In the data below, find the line containing "## Post #37", then set down that line and every later line up to and including the line containing "- Number of posts: 1", exactly.

(Records excerpted from a collection)
◆ ◆ ◆

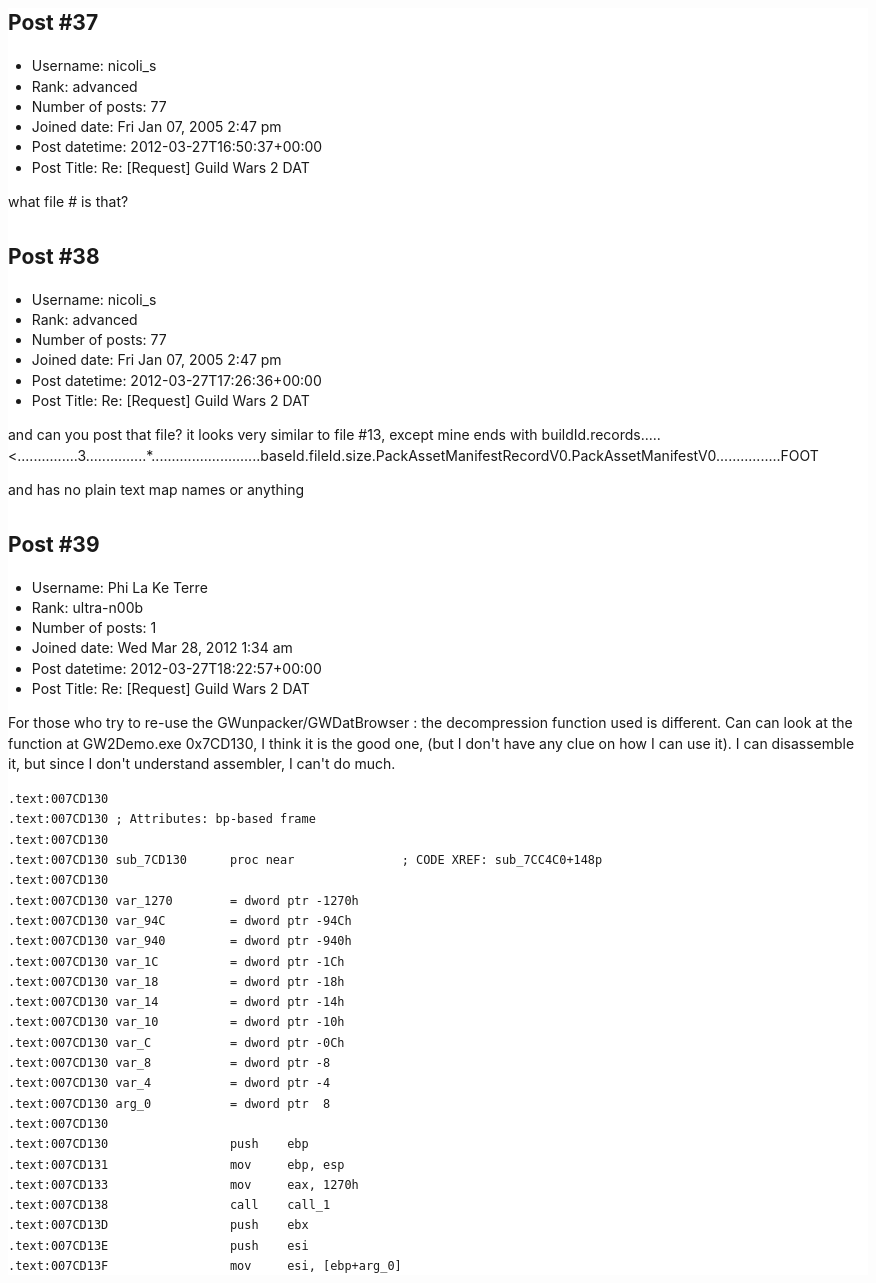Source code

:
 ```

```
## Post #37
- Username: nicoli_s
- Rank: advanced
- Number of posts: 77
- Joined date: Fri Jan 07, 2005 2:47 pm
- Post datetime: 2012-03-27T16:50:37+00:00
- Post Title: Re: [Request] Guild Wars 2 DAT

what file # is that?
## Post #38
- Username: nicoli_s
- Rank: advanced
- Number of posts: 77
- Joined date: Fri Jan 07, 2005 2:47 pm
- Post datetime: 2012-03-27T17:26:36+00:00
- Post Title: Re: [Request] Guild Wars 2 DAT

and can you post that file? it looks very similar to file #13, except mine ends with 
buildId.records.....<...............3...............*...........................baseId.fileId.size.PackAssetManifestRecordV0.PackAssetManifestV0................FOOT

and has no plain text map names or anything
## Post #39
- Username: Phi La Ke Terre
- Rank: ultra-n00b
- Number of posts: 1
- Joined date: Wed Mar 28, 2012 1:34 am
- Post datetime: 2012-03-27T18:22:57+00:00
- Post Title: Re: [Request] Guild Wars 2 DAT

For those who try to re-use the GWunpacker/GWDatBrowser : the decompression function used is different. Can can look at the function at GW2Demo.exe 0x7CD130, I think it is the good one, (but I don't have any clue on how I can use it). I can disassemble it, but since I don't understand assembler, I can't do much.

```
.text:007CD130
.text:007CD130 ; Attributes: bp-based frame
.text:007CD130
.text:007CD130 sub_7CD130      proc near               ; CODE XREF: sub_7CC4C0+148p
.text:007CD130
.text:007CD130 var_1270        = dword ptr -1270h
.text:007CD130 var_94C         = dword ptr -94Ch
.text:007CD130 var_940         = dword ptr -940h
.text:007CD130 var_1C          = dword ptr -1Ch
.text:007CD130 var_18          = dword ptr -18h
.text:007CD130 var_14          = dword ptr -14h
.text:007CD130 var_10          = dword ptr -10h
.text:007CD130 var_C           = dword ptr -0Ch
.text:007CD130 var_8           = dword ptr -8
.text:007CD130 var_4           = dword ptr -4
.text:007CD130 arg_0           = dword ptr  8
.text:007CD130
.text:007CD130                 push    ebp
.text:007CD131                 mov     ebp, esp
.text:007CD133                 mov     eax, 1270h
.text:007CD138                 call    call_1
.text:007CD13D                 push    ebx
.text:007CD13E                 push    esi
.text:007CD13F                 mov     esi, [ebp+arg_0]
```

◆ ◆ ◆

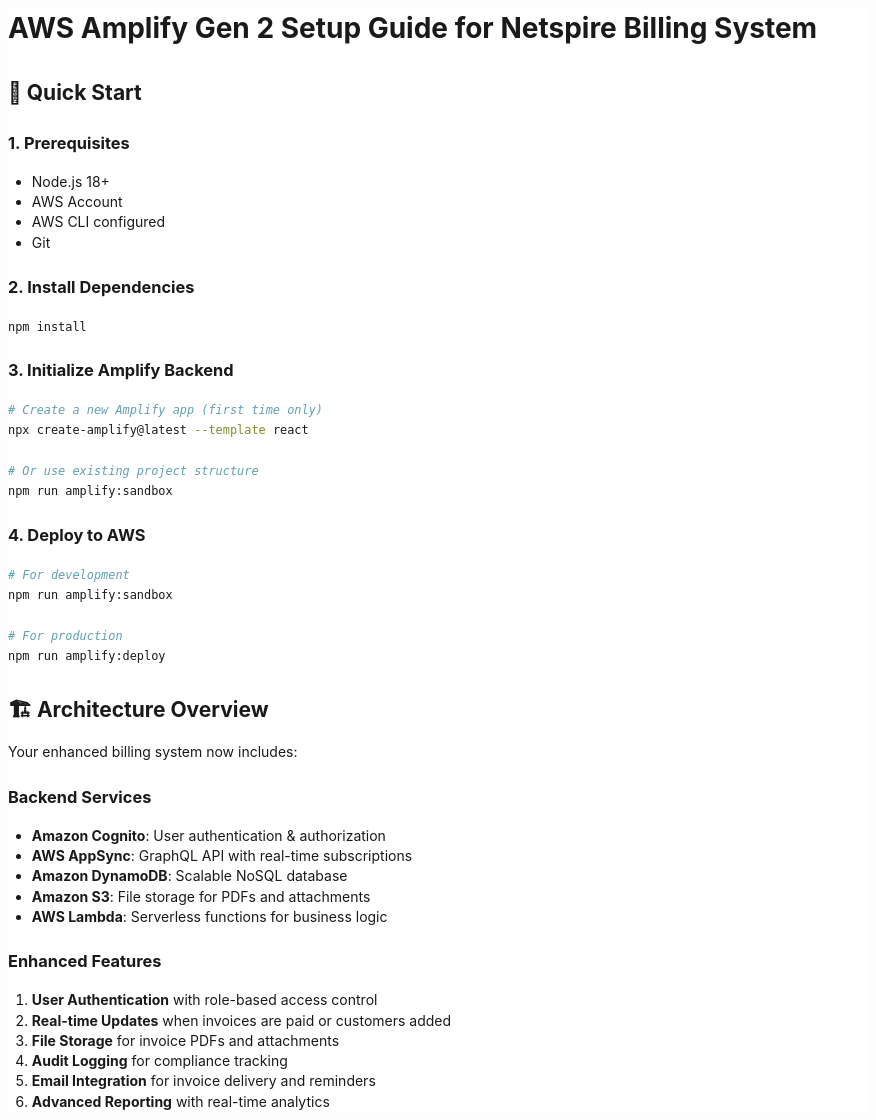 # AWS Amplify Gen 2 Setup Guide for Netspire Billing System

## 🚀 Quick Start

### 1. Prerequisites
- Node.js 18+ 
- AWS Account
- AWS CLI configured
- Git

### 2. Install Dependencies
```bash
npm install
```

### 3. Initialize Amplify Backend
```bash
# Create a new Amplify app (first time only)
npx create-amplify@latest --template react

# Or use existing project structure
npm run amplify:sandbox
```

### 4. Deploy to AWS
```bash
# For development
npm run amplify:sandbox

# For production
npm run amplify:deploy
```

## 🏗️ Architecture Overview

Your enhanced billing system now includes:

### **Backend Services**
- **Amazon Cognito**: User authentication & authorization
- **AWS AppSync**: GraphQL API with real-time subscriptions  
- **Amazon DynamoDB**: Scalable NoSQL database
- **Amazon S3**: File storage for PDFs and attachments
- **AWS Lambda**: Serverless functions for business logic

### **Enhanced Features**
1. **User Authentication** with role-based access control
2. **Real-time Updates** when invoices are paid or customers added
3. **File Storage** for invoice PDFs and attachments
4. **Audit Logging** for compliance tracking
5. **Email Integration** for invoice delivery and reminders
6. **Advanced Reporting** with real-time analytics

◆ ◆ ◆

**RESPONSE AREA:**
## Post #37
- Username: nicoli_s
- Rank: advanced
- Number of posts: 77
- Joined date: Fri Jan 07, 2005 2:47 pm
- Post datetime: 2012-03-27T16:50:37+00:00
- Post Title: Re: [Request] Guild Wars 2 DAT

what file # is that?
## Post #38
- Username: nicoli_s
- Rank: advanced
- Number of posts: 77
- Joined date: Fri Jan 07, 2005 2:47 pm
- Post datetime: 2012-03-27T17:26:36+00:00
- Post Title: Re: [Request] Guild Wars 2 DAT

and can you post that file? it looks very similar to file #13, except mine ends with 
buildId.records.....<...............3...............*...........................baseId.fileId.size.PackAssetManifestRecordV0.PackAssetManifestV0................FOOT

and has no plain text map names or anything
## Post #39
- Username: Phi La Ke Terre
- Rank: ultra-n00b
- Number of posts: 1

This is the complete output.